At a time when the health of the nation has been at the forefront of election campaigning, with Tony Blair reinforcing his pledge to spend an additional £280m to improve school dinners, market research company ACNielsen can reveal that significant changes in the way our children are being fed are already beginning to take effect.
Information from ACNielsen’s Catering Wholesale Service, which captures sales into the canteens delivered by some of the largest wholesalers such as 3663 and Brakes, demonstrates that some dramatic changes are already taking place.
Sales of foods such as frozen chips, frozen turkey, chocolate and crisps and snacks to education have all shown significant declines in the year to March 12 versus the same period last year (see table 1). Meanwhile, sales of healthier foods and drinks such as water, untreated fresh poultry, natural fresh fish and drinking yogurt have all shown sales increases (see table 2).
The government launched its Healthy Living Blueprint For Schools last September with its emphasis on ensuring that the food and drink available across the school day reinforced the healthy lifestyle message.
However it appears that Jamie Oliver’s more recent assault on unhealthy school dinners has had a bigger and more immediate impact.
Following a year of constant media interest in health and obesity in children, it seems that the flurry of interest surrounding the Channel 4 programme has caused education establishments to reassess their meal offerings.
Jamie Oliver’s ‘Feed Me Better’ internet petition, which has been signed by more than 271,000 people, calls for qualifications for dinner ladies, increasing the nutritional content of school meals, more money to be spent on meals for children and more time for catering staff to prepare meals.
The levels of declines themselves are telling but what is more significant is the proportion of the top 15 declining foodstuffs that are considered ‘unhealthy’. Indeed the biggest falling sub-category within frozen turkey was the treated kids shaped turkey, an indication that the much-maligned Turkey Twizler may have suffered. Areas that have traditionally done well within schools and colleges but have come under the obesity microscope, such as crisps, snacks and confectionery, have also fallen.
The main beneficiaries have been categories with a healthier element. ‘De-skilling’ in the school kitchen has been a trend for a number of years, however growth in untreated poultry and natural fish suggests a move back to preparing meals from ‘scratch’.
The increase in mineral water sales is indicative of what is happening in other areas, such as the workplace, and is a habit that parents can easily pass on to their children.
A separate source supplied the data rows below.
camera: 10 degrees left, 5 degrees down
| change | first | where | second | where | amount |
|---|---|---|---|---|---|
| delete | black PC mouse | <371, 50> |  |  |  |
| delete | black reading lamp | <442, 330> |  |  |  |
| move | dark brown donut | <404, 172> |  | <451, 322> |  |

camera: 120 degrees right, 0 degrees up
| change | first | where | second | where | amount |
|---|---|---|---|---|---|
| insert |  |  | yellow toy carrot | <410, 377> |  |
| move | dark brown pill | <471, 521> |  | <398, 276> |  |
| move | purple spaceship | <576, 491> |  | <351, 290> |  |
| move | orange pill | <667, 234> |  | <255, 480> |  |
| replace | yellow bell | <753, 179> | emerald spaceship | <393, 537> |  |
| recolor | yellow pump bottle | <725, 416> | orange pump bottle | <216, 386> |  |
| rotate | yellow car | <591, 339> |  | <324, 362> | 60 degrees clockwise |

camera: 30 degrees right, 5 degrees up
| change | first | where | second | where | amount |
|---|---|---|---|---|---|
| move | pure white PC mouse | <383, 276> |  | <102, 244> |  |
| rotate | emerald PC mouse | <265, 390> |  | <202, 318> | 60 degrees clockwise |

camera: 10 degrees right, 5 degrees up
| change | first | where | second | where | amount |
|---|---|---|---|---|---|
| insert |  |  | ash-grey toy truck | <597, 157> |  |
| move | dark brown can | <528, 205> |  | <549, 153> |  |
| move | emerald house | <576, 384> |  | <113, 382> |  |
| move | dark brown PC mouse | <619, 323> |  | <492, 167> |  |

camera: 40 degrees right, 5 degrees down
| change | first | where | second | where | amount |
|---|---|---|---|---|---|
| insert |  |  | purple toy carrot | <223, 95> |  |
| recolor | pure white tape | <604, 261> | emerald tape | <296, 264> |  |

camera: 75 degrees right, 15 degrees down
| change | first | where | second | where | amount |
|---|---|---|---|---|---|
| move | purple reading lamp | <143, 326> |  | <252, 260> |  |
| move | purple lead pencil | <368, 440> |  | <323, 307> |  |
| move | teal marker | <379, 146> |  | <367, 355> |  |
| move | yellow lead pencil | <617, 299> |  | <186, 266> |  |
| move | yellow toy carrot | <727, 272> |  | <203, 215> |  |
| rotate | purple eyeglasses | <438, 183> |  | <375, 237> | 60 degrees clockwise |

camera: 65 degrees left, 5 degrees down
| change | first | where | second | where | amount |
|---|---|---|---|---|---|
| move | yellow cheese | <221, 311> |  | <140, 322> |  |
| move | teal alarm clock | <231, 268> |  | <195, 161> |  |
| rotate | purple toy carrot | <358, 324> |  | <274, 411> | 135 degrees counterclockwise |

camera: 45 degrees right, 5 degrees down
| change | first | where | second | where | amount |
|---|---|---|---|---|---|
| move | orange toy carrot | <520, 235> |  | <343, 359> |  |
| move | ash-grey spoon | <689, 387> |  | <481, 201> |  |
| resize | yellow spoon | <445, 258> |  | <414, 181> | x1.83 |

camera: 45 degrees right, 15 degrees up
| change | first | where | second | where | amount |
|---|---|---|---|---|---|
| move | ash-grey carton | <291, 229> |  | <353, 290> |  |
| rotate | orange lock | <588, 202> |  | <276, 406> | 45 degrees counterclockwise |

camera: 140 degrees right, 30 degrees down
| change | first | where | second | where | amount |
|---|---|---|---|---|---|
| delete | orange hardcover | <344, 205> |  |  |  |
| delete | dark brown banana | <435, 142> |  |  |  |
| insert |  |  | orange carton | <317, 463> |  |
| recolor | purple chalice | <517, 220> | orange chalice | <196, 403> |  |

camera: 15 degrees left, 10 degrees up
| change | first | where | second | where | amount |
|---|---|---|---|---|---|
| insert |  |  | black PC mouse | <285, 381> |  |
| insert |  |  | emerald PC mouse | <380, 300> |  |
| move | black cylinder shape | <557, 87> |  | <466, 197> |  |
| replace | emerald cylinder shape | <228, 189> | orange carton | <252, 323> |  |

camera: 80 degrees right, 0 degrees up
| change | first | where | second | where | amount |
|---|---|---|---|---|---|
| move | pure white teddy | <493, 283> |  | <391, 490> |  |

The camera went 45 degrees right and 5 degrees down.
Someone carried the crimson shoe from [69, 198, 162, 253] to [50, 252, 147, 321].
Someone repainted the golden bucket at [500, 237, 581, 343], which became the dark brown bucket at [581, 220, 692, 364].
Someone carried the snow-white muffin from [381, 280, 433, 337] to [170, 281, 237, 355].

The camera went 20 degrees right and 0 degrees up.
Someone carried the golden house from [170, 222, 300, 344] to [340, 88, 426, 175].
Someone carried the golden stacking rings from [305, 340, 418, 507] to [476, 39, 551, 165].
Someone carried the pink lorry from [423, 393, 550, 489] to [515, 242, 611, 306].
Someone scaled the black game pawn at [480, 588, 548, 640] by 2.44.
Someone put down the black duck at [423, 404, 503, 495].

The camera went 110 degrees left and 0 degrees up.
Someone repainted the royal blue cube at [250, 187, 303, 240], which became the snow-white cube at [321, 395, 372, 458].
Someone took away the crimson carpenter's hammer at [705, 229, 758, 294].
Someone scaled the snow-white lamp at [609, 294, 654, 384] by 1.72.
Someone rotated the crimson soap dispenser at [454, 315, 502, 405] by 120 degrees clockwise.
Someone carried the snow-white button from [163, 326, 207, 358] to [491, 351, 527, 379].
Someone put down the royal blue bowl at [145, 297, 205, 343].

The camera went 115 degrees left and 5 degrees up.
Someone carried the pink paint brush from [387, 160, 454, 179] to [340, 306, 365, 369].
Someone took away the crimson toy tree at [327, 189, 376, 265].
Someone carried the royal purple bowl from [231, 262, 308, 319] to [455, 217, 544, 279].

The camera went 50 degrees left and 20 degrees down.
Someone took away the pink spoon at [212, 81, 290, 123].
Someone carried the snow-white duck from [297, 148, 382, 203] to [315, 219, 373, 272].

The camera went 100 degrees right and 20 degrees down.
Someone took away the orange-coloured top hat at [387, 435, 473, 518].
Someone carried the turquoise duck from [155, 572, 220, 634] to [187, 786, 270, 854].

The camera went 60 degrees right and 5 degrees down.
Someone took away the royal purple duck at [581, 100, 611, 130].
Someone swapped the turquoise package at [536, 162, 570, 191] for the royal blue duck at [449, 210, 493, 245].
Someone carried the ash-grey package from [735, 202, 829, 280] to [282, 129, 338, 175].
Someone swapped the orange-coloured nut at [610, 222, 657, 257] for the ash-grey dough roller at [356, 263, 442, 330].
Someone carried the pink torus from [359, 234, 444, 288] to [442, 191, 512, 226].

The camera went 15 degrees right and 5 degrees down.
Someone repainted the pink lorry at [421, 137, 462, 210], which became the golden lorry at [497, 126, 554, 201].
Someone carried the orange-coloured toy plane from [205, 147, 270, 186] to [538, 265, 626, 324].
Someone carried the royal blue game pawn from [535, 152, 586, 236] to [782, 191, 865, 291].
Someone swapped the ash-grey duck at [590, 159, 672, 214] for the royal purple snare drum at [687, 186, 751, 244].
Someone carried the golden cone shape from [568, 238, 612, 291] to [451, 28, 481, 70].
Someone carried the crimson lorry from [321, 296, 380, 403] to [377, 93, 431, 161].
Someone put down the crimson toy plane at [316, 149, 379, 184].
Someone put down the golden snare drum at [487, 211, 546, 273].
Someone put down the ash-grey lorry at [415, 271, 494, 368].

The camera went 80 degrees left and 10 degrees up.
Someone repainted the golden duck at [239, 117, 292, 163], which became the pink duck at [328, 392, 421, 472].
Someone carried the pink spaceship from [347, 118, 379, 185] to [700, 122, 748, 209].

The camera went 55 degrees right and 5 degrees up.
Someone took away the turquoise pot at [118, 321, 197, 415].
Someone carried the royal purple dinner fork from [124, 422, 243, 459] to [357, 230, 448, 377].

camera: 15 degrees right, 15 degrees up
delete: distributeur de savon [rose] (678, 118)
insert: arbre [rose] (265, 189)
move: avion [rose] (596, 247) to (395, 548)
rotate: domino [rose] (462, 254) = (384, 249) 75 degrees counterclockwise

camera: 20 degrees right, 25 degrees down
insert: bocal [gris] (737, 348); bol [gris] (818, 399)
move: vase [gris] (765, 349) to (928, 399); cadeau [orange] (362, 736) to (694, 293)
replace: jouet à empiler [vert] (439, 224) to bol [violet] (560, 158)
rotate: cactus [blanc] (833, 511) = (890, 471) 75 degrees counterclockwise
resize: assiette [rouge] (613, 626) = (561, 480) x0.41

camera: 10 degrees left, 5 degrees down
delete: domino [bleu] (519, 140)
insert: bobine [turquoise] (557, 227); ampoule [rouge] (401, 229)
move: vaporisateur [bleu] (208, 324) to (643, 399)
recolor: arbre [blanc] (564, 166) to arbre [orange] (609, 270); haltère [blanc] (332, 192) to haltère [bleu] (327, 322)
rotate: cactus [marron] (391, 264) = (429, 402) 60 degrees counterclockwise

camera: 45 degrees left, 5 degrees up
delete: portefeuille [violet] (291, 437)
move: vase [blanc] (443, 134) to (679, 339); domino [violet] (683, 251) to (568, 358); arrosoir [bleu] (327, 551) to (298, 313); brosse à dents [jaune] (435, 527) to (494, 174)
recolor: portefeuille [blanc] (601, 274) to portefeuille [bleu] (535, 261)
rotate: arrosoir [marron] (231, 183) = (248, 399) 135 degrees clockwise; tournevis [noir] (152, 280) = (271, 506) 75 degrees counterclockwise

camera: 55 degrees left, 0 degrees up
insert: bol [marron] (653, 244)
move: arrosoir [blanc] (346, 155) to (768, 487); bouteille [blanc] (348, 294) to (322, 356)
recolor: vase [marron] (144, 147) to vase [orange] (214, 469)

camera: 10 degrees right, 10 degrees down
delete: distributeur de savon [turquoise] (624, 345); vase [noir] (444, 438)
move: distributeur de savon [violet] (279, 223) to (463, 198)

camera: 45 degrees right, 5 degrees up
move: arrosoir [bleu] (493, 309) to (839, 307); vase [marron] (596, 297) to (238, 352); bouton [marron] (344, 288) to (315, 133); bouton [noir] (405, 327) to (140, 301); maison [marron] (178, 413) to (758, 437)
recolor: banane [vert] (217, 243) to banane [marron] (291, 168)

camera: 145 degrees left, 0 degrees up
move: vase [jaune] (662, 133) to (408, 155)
The delivered wholesalers have made concerted efforts over the last year to address the issue of unhealthy eating. Brakes has launched its Healthier Choices range with reduced levels of fat, sodium and sugar while the launch of its ready to eat fruit bags had been its most successful new product launch into that sector to date. 3663 is also committed to reducing salt levels by 50% in all own-label/branded products by November 2005.
It remains to be seen whether or not declines of this size will continue. A third-term Labour government is committed to setting up a new Schools Fund Trust, with £60m set aside to advise schools on how to improve meals. However anecdotal evidence suggests that children and some parents have been less than thrilled by the changes to the menu. Some children simply will not eat the healthier options while others cannot even recognise basic fruit or vegetables.
Jamie Oliver’s School Dinners programme has brought home to parents the reality about what their children eat at school, and as school only accounts for 15% of a child’s time, so parents also have a responsibility in ensuring that children are eating healthy and nutritious meals. Schools, in the short term at least, have made steps to encourage children to eat more healthily.